┌─ RECORDS FOR THE EXERCISE

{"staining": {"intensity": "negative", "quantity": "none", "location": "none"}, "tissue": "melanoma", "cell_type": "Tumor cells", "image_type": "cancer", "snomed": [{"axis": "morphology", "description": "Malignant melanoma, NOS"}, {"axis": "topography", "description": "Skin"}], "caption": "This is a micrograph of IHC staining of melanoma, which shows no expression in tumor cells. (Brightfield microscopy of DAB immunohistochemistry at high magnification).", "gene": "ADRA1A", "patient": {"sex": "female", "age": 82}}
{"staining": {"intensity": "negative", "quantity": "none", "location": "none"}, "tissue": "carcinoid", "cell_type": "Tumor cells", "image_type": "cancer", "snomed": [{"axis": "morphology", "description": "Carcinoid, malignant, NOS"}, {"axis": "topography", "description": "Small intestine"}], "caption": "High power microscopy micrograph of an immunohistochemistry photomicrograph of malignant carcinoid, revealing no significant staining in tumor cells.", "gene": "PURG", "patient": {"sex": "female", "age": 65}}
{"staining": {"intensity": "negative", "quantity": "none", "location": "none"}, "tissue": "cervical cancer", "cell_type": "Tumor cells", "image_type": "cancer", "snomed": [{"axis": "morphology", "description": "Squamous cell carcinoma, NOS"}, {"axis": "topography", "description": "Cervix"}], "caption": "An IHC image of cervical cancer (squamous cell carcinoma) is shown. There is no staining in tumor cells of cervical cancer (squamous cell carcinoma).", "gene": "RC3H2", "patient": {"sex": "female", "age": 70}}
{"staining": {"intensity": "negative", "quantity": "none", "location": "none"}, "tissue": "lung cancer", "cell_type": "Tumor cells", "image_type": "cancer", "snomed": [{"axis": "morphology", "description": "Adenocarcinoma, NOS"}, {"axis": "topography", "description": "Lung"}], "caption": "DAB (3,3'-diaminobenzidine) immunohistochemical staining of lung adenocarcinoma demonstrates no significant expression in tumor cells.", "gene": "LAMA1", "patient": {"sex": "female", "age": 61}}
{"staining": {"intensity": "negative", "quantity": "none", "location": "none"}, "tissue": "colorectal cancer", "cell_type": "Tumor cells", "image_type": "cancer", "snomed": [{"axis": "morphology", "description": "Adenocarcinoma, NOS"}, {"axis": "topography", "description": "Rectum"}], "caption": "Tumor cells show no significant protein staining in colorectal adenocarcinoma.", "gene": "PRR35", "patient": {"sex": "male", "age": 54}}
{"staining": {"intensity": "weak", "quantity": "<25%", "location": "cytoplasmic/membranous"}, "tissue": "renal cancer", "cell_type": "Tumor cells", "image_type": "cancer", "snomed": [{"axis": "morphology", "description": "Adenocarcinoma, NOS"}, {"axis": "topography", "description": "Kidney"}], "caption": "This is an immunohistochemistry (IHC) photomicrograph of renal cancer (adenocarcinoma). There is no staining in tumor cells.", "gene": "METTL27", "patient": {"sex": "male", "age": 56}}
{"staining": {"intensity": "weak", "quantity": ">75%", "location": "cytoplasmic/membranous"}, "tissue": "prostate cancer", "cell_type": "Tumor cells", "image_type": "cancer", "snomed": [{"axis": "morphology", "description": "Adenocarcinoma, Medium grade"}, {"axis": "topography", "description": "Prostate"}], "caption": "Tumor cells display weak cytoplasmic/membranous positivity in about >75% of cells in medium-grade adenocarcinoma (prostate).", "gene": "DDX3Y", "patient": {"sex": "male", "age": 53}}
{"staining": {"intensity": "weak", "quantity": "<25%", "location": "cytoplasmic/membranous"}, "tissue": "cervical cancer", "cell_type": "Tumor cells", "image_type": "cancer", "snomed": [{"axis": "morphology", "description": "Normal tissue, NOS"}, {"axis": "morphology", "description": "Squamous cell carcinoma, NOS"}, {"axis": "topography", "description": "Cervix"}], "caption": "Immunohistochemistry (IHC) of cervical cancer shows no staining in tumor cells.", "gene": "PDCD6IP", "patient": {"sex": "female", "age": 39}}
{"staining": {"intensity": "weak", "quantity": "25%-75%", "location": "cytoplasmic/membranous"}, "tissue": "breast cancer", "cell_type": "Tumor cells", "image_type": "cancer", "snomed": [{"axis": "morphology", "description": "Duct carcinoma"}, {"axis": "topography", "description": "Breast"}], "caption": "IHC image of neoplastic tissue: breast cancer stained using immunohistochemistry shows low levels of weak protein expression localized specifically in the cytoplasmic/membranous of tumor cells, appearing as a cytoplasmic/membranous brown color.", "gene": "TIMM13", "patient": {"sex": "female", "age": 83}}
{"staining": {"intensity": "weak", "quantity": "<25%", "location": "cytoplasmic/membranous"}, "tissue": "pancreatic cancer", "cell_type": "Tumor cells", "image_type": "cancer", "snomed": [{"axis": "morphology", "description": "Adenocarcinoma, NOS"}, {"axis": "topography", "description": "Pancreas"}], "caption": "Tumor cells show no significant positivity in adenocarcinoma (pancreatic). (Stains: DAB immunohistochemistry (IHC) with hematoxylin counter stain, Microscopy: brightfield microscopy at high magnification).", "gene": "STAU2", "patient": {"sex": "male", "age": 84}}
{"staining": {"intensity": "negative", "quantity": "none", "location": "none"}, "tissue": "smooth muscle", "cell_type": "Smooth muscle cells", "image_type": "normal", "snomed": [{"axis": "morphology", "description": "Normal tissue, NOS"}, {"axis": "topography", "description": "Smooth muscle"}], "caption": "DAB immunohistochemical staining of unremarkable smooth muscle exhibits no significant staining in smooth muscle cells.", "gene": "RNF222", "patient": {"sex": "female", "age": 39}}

└─

TASK TO COMPLETE: Make a verbatim copy of each record.

WRITTEN SOLUTION:
{"staining": {"intensity": "negative", "quantity": "none", "location": "none"}, "tissue": "melanoma", "cell_type": "Tumor cells", "image_type": "cancer", "snomed": [{"axis": "morphology", "description": "Malignant melanoma, NOS"}, {"axis": "topography", "description": "Skin"}], "caption": "This is a micrograph of IHC staining of melanoma, which shows no expression in tumor cells. (Brightfield microscopy of DAB immunohistochemistry at high magnification).", "gene": "ADRA1A", "patient": {"sex": "female", "age": 82}}
{"staining": {"intensity": "negative", "quantity": "none", "location": "none"}, "tissue": "carcinoid", "cell_type": "Tumor cells", "image_type": "cancer", "snomed": [{"axis": "morphology", "description": "Carcinoid, malignant, NOS"}, {"axis": "topography", "description": "Small intestine"}], "caption": "High power microscopy micrograph of an immunohistochemistry photomicrograph of malignant carcinoid, revealing no significant staining in tumor cells.", "gene": "PURG", "patient": {"sex": "female", "age": 65}}
{"staining": {"intensity": "negative", "quantity": "none", "location": "none"}, "tissue": "cervical cancer", "cell_type": "Tumor cells", "image_type": "cancer", "snomed": [{"axis": "morphology", "description": "Squamous cell carcinoma, NOS"}, {"axis": "topography", "description": "Cervix"}], "caption": "An IHC image of cervical cancer (squamous cell carcinoma) is shown. There is no staining in tumor cells of cervical cancer (squamous cell carcinoma).", "gene": "RC3H2", "patient": {"sex": "female", "age": 70}}
{"staining": {"intensity": "negative", "quantity": "none", "location": "none"}, "tissue": "lung cancer", "cell_type": "Tumor cells", "image_type": "cancer", "snomed": [{"axis": "morphology", "description": "Adenocarcinoma, NOS"}, {"axis": "topography", "description": "Lung"}], "caption": "DAB (3,3'-diaminobenzidine) immunohistochemical staining of lung adenocarcinoma demonstrates no significant expression in tumor cells.", "gene": "LAMA1", "patient": {"sex": "female", "age": 61}}
{"staining": {"intensity": "negative", "quantity": "none", "location": "none"}, "tissue": "colorectal cancer", "cell_type": "Tumor cells", "image_type": "cancer", "snomed": [{"axis": "morphology", "description": "Adenocarcinoma, NOS"}, {"axis": "topography", "description": "Rectum"}], "caption": "Tumor cells show no significant protein staining in colorectal adenocarcinoma.", "gene": "PRR35", "patient": {"sex": "male", "age": 54}}
{"staining": {"intensity": "weak", "quantity": "<25%", "location": "cytoplasmic/membranous"}, "tissue": "renal cancer", "cell_type": "Tumor cells", "image_type": "cancer", "snomed": [{"axis": "morphology", "description": "Adenocarcinoma, NOS"}, {"axis": "topography", "description": "Kidney"}], "caption": "This is an immunohistochemistry (IHC) photomicrograph of renal cancer (adenocarcinoma). There is no staining in tumor cells.", "gene": "METTL27", "patient": {"sex": "male", "age": 56}}
{"staining": {"intensity": "weak", "quantity": ">75%", "location": "cytoplasmic/membranous"}, "tissue": "prostate cancer", "cell_type": "Tumor cells", "image_type": "cancer", "snomed": [{"axis": "morphology", "description": "Adenocarcinoma, Medium grade"}, {"axis": "topography", "description": "Prostate"}], "caption": "Tumor cells display weak cytoplasmic/membranous positivity in about >75% of cells in medium-grade adenocarcinoma (prostate).", "gene": "DDX3Y", "patient": {"sex": "male", "age": 53}}
{"staining": {"intensity": "weak", "quantity": "<25%", "location": "cytoplasmic/membranous"}, "tissue": "cervical cancer", "cell_type": "Tumor cells", "image_type": "cancer", "snomed": [{"axis": "morphology", "description": "Normal tissue, NOS"}, {"axis": "morphology", "description": "Squamous cell carcinoma, NOS"}, {"axis": "topography", "description": "Cervix"}], "caption": "Immunohistochemistry (IHC) of cervical cancer shows no staining in tumor cells.", "gene": "PDCD6IP", "patient": {"sex": "female", "age": 39}}
{"staining": {"intensity": "weak", "quantity": "25%-75%", "location": "cytoplasmic/membranous"}, "tissue": "breast cancer", "cell_type": "Tumor cells", "image_type": "cancer", "snomed": [{"axis": "morphology", "description": "Duct carcinoma"}, {"axis": "topography", "description": "Breast"}], "caption": "IHC image of neoplastic tissue: breast cancer stained using immunohistochemistry shows low levels of weak protein expression localized specifically in the cytoplasmic/membranous of tumor cells, appearing as a cytoplasmic/membranous brown color.", "gene": "TIMM13", "patient": {"sex": "female", "age": 83}}
{"staining": {"intensity": "weak", "quantity": "<25%", "location": "cytoplasmic/membranous"}, "tissue": "pancreatic cancer", "cell_type": "Tumor cells", "image_type": "cancer", "snomed": [{"axis": "morphology", "description": "Adenocarcinoma, NOS"}, {"axis": "topography", "description": "Pancreas"}], "caption": "Tumor cells show no significant positivity in adenocarcinoma (pancreatic). (Stains: DAB immunohistochemistry (IHC) with hematoxylin counter stain, Microscopy: brightfield microscopy at high magnification).", "gene": "STAU2", "patient": {"sex": "male", "age": 84}}
{"staining": {"intensity": "negative", "quantity": "none", "location": "none"}, "tissue": "smooth muscle", "cell_type": "Smooth muscle cells", "image_type": "normal", "snomed": [{"axis": "morphology", "description": "Normal tissue, NOS"}, {"axis": "topography", "description": "Smooth muscle"}], "caption": "DAB immunohistochemical staining of unremarkable smooth muscle exhibits no significant staining in smooth muscle cells.", "gene": "RNF222", "patient": {"sex": "female", "age": 39}}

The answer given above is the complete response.